Zebrafish’s conservative hematopoietic system and unique experimental advantages, combined with the development of transgenic, genome editing and xenotransplantation technologies, reveal the details of leukemogenesis, progression and regression(Harrison, Laroche, Gutierrez & Feng, 2016). Zebrafish has become an attractive model for research on drug screening for hematological malignancies(Idilli, Precazzini, Mione & Anelli, 2017). The first zebrafish T-ALL model was created in 2003 by fusing the mouse c-Myc gene with the Enhanced Green Fluorescence Protein (EGFP) gene, and the lymphocyte-specific promoter rag2 drove the expression of the EGFP-mMyc fusion gene, resulting in T-ALL in zebrafish(Langenau et al., 2003). Later, the researchers modified the model and induced it with 4-hydroxy tamoxifen, and the Myc gene was activated, causing T-ALL in zebrafish(Gutierrez et al., 2011; Langenau, Feng, Berghmans, Kanki, Kutok & Look, 2005). In addition to the T-ALL model induced by Myc gene, researchers also successfully established a zebrafish T-ALL model by overexpressing the human NOTCH1 gene under the rag2 promoter(Sabaawy, Azuma, Embree, Tsai, Starost & Hickstein, 2006). Zebrafish are rapidly expanding our understanding of disease mechanisms and helping to develop treatment strategies to improve the prognosis of patients with leukemia. Based on the progress of zebrafish in high-throughput drug screening, it is expected to accelerate the development of novel leukemia therapeutic medications.

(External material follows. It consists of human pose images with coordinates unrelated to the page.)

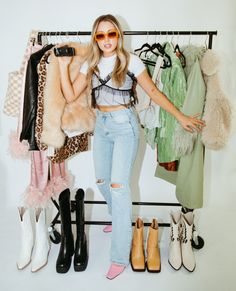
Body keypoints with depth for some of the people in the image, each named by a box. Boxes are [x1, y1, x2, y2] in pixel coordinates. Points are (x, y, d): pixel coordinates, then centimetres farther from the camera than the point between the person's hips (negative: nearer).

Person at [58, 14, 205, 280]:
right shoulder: (90, 65, 8)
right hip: (101, 124, 6)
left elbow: (153, 91, 0)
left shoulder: (131, 61, -4)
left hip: (124, 124, -5)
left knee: (118, 185, -11)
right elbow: (70, 96, 3)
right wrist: (64, 66, -3)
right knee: (101, 181, 12)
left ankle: (120, 257, -2)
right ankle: (119, 219, 41)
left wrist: (180, 116, -2)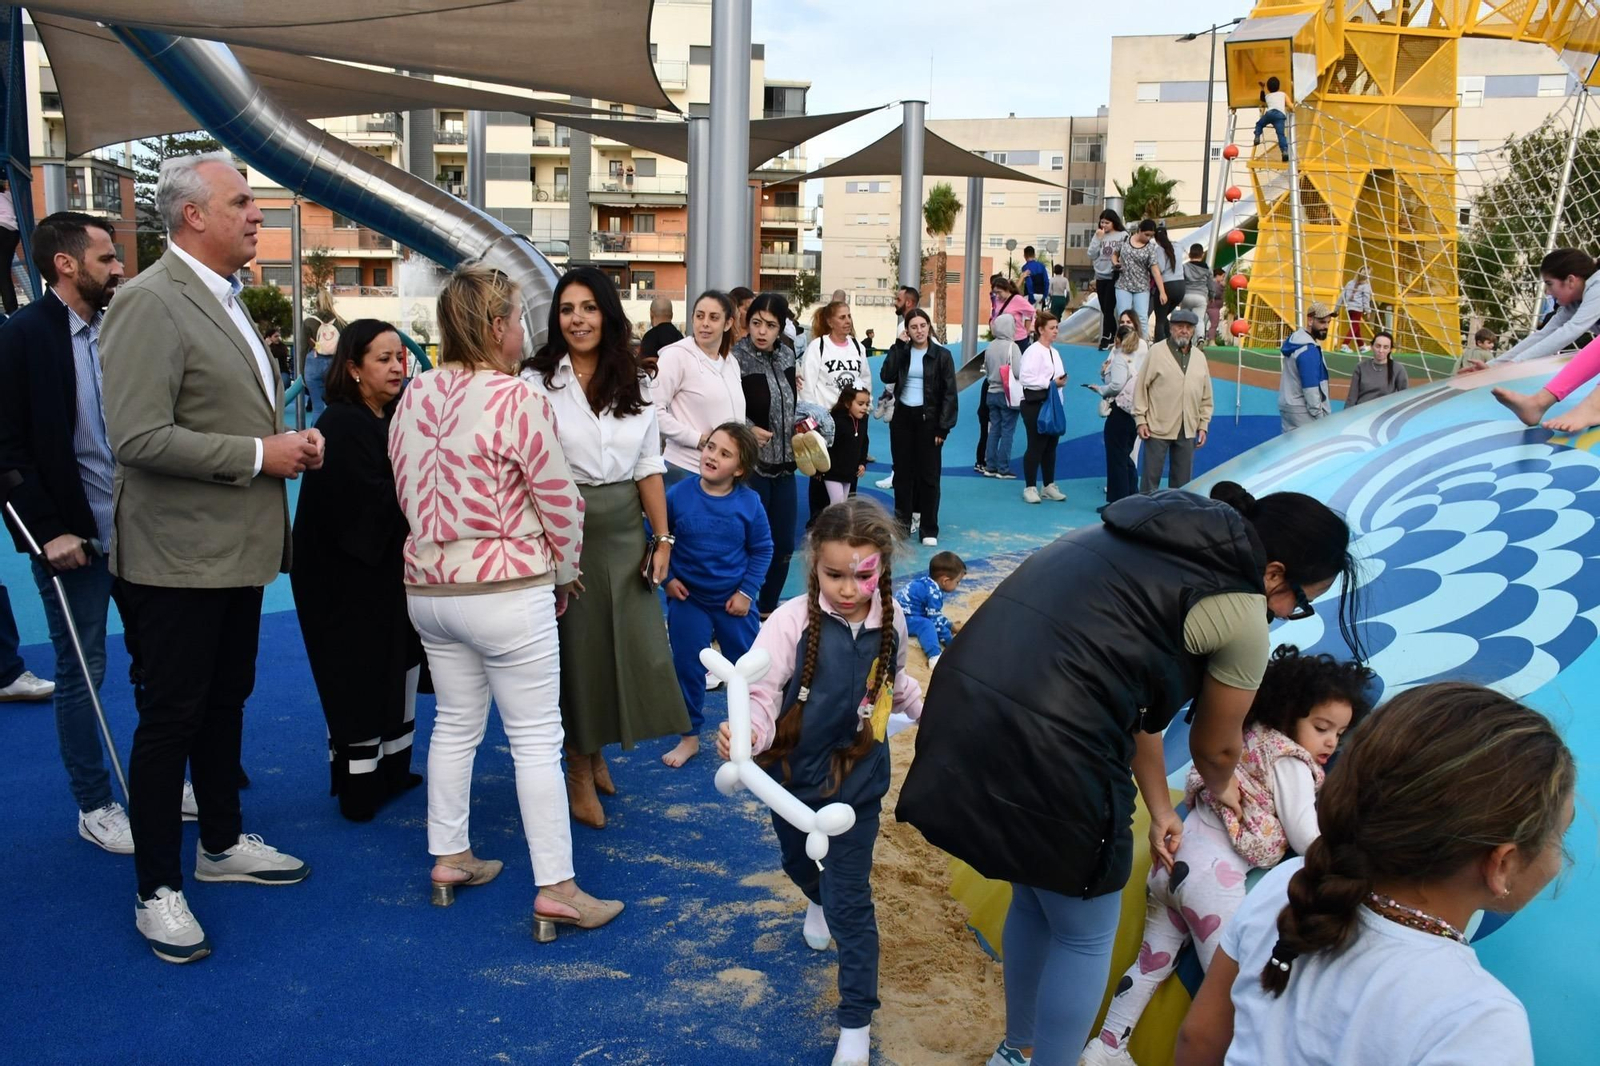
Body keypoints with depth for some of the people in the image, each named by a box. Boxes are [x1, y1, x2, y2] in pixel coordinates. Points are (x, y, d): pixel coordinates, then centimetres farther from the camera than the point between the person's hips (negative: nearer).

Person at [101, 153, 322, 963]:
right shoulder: (149, 302, -17)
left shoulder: (223, 298, 12)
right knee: (170, 718, 2)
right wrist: (258, 456, -21)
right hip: (178, 559, -9)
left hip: (237, 548, 9)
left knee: (225, 704, 20)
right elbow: (138, 438, -25)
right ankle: (157, 889, 16)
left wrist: (288, 442, 4)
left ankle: (222, 843, 36)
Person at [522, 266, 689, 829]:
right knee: (577, 647, 5)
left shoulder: (632, 384, 7)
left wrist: (662, 538, 4)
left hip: (625, 530, 4)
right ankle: (580, 771, 23)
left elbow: (648, 467, 9)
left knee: (633, 645, 6)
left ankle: (598, 752, 30)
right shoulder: (538, 381, -6)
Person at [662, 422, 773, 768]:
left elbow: (762, 550, -3)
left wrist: (747, 591, -8)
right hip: (688, 599, 0)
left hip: (734, 601, 0)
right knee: (687, 668, 7)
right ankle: (690, 736, 23)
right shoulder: (678, 495, -12)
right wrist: (667, 578, -5)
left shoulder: (749, 503, -12)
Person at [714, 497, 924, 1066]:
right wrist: (746, 733, -50)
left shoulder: (891, 621, -11)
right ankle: (819, 901, 64)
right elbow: (762, 695, -31)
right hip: (794, 773, 1)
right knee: (798, 863, 28)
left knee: (849, 898, -1)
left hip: (857, 778, 0)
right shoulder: (793, 620, -24)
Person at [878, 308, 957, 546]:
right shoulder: (901, 351, 5)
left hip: (928, 418, -3)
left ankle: (929, 529, 5)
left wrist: (943, 427, -12)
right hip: (902, 416, 3)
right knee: (902, 471, 8)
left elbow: (949, 393, -6)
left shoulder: (942, 355, -4)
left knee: (928, 474, -1)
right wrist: (899, 346, -11)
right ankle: (903, 522, 19)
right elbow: (886, 377, -10)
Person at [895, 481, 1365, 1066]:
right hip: (1045, 753, -9)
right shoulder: (1240, 612, -4)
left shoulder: (1156, 536, 19)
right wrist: (1220, 789, 36)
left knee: (1035, 899, 30)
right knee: (1085, 937, 17)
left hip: (965, 722, 9)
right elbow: (1215, 745, 13)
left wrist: (1159, 807, 32)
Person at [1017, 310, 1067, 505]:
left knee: (1051, 445, 11)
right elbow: (1026, 378, -20)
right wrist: (1051, 382, -20)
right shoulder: (1033, 351, -11)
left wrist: (1061, 381, 4)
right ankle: (1029, 488, 1)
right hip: (1035, 404, -8)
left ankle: (1049, 486, 19)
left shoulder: (1054, 352, 16)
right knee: (1035, 446, -6)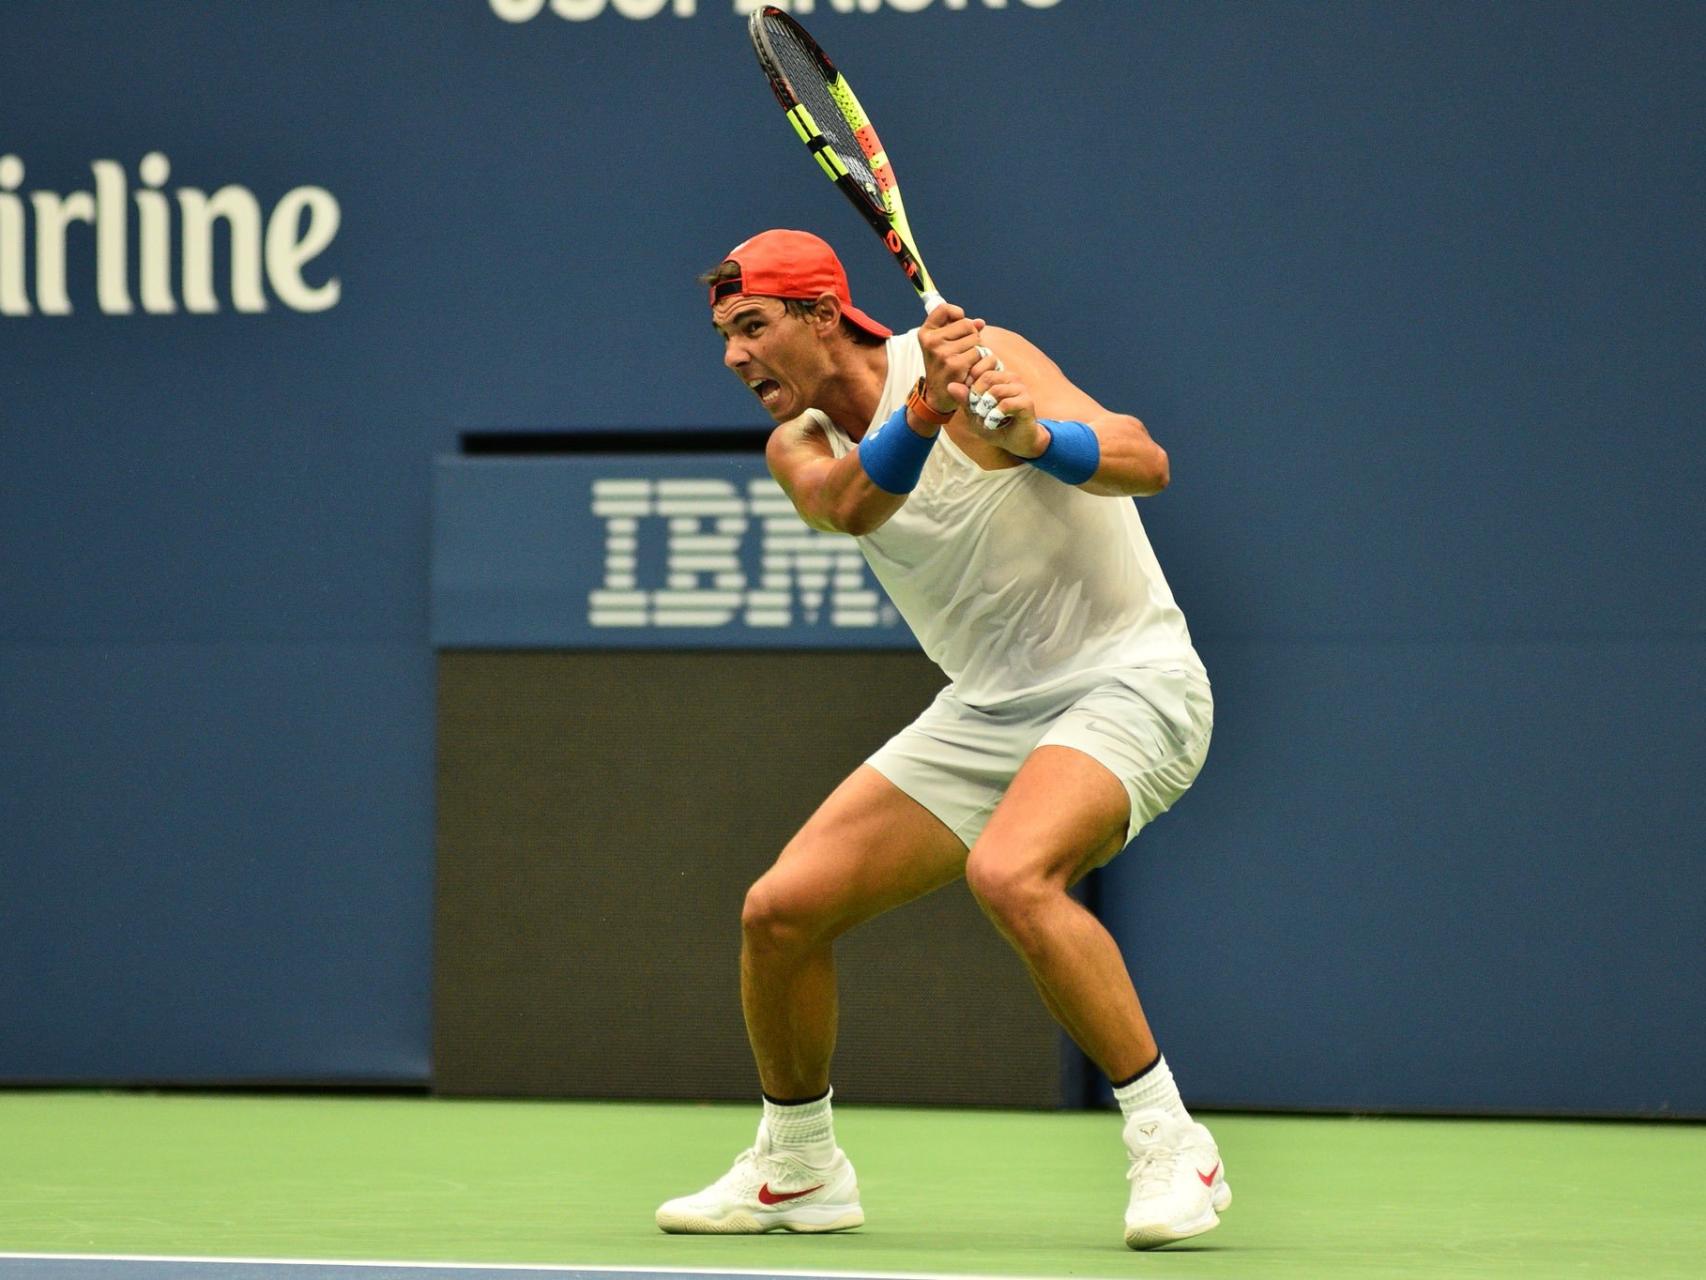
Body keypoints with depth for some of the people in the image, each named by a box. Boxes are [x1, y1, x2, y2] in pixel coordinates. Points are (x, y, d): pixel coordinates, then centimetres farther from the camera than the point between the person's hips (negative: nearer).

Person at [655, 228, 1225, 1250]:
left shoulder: (983, 358, -13)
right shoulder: (800, 444, 4)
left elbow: (1144, 462, -26)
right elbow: (851, 502, -21)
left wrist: (1031, 438, -46)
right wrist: (928, 407, -41)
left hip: (1125, 681, -7)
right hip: (986, 712, 7)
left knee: (1008, 872, -34)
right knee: (782, 909, -2)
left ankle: (1172, 1145, -23)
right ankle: (798, 1171, 21)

Rats are sometimes used when establishing carcinogens and radiation induced leukemia models(Huggins, Grand & Ueda, 1982; Svejda, Kossey, Hlavayova & Svec, 1958). It is reported that repeated injection of DMBA into Wistar rats, which induced 10% of rat leukemia in 5-9 months(Huggins & Sugiyama, 1966). A subline of inbred Sprague-Dawley rats has a high incidence of T cell malignancies and has been used for preclinical evaluation of treatment(Bua et al., 2018; Otová, Sladká, Panczak & Marinov, 1997). Drosophila has a strong hematopoietic capacity, and its genetic simplicity and ease of manipulation make it an attractive model for studying leukemia caused by complex chromosomal translocations. In order to study the detailed molecular mechanism of leukemia caused by the AML1-ETO chimeric protein, two AML1-ETO drosophila models were established using genetic engineering technology(Lebestky, Chang, Hartenstein & Banerjee, 2000). Later, researchers found in Notch-induced drosophila tumor models that Notch signaling and PI3K-AKT pathway have a synergistic effect in tumorigenesis. The transcriptional control of PTEN and the regulation of the PI3K-AKT pathway are key elements of the leukemia progress activated by NOTCH1. These findings provide the basis for the design of new T-ALL treatment strategies(Palomero et al., 2007).